** Activity **
Gather all lines with "promo" from the records.

★ ★ ★ ★ ★ ★ ★

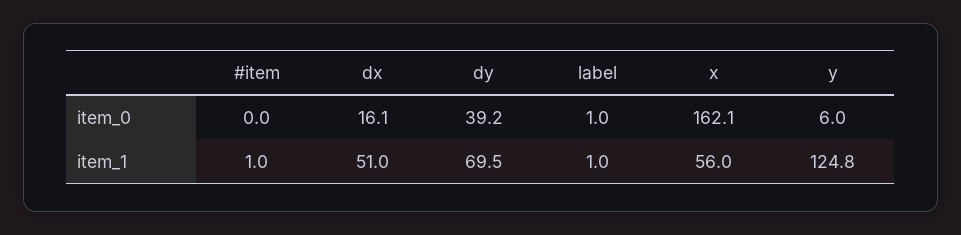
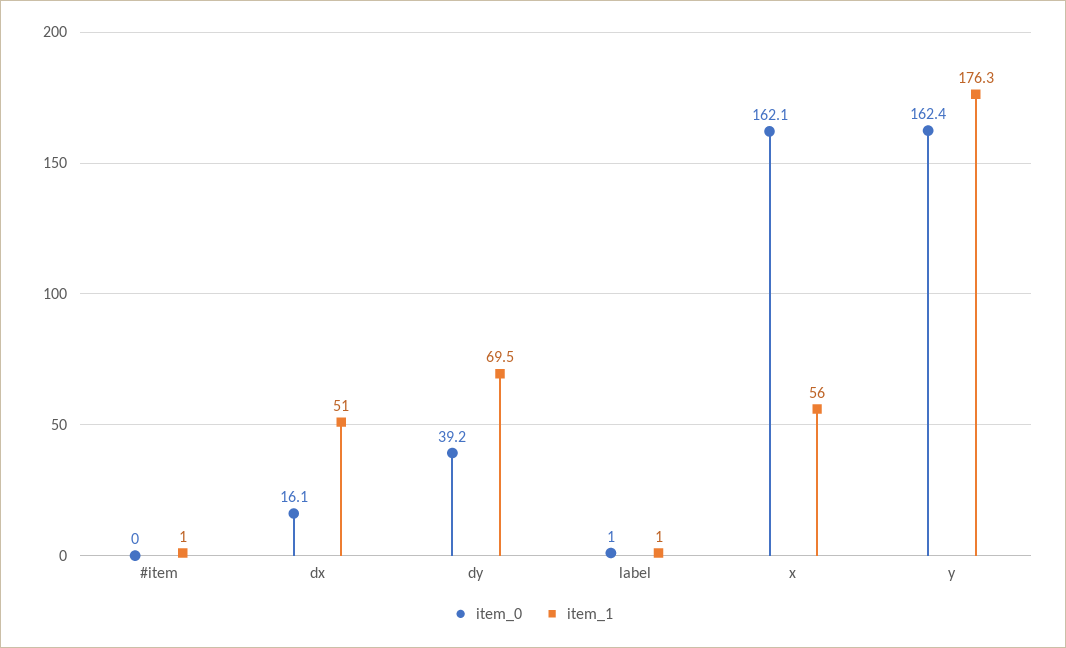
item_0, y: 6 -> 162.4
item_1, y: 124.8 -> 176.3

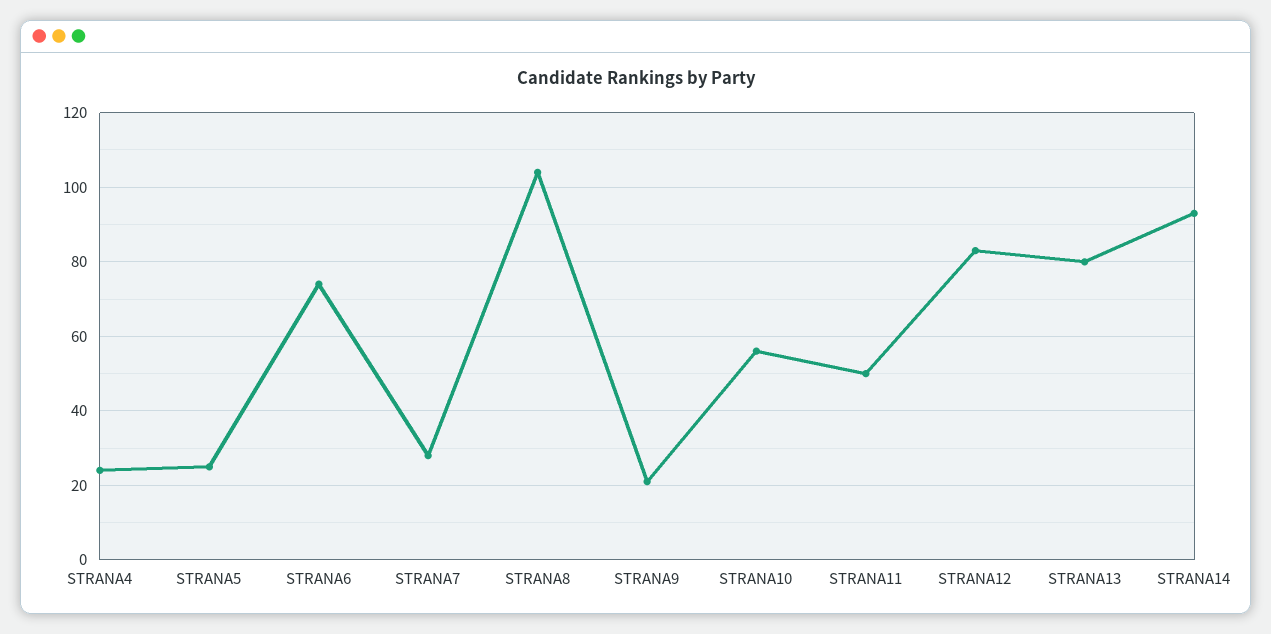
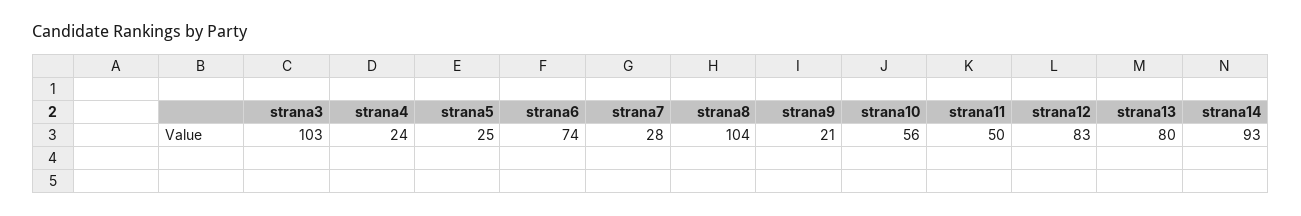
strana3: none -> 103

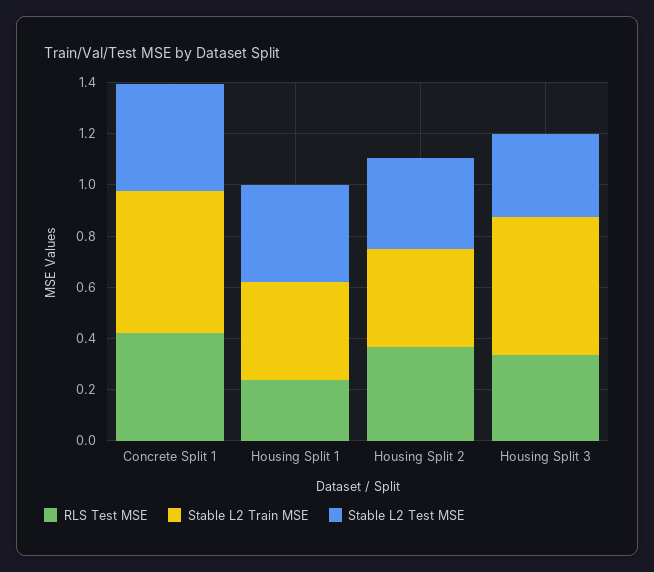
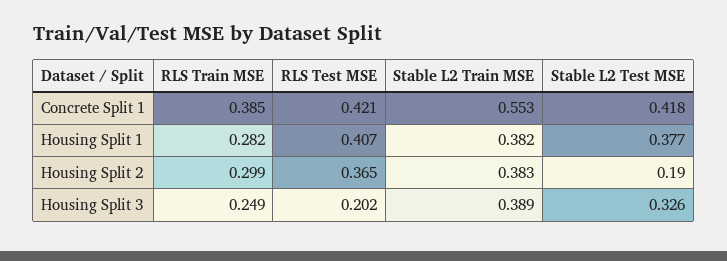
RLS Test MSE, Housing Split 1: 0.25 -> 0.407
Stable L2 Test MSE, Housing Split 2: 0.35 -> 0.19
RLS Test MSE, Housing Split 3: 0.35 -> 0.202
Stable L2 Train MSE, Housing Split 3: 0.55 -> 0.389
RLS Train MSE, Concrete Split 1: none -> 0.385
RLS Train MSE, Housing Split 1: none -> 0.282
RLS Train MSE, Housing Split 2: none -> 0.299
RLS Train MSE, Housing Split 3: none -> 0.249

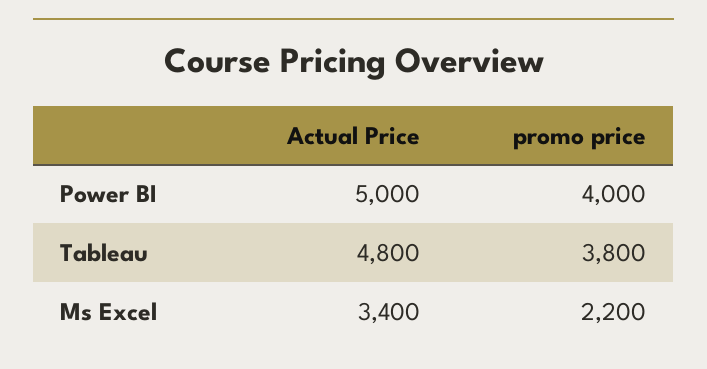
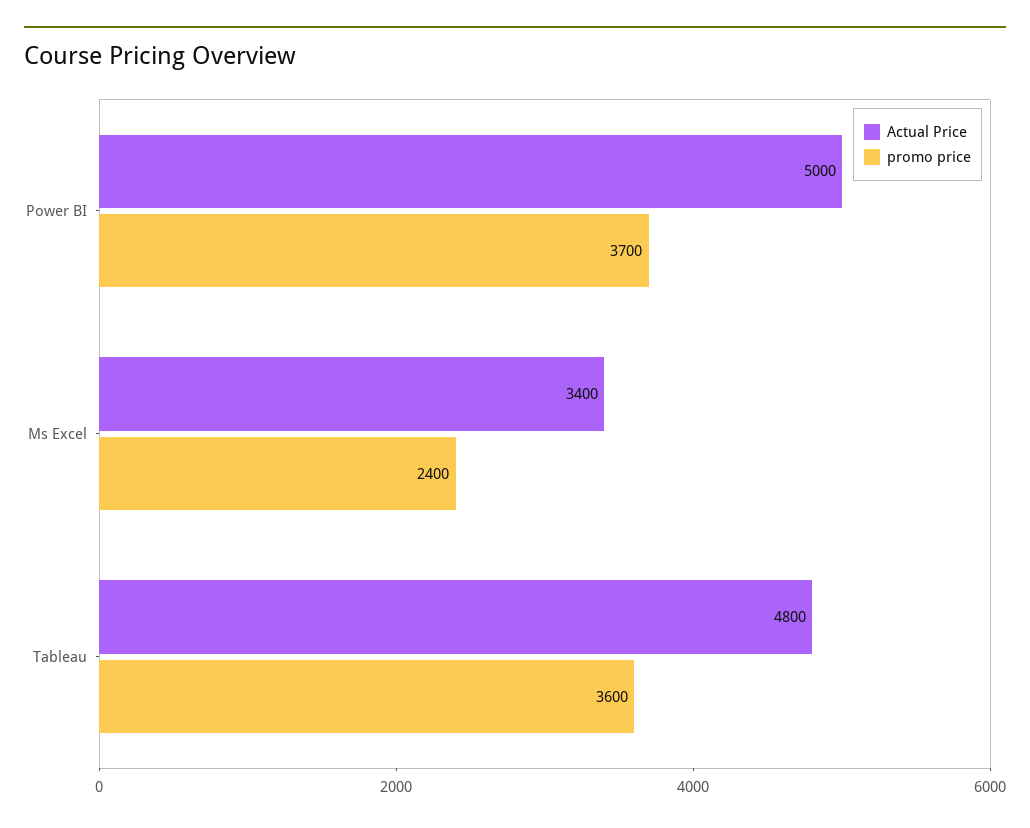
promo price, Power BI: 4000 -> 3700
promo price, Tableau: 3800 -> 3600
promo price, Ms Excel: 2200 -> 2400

★ ★ ★ ★ ★ ★ ★

** Response for this exercise **
promo price, Power BI: 4000 -> 3700
promo price, Tableau: 3800 -> 3600
promo price, Ms Excel: 2200 -> 2400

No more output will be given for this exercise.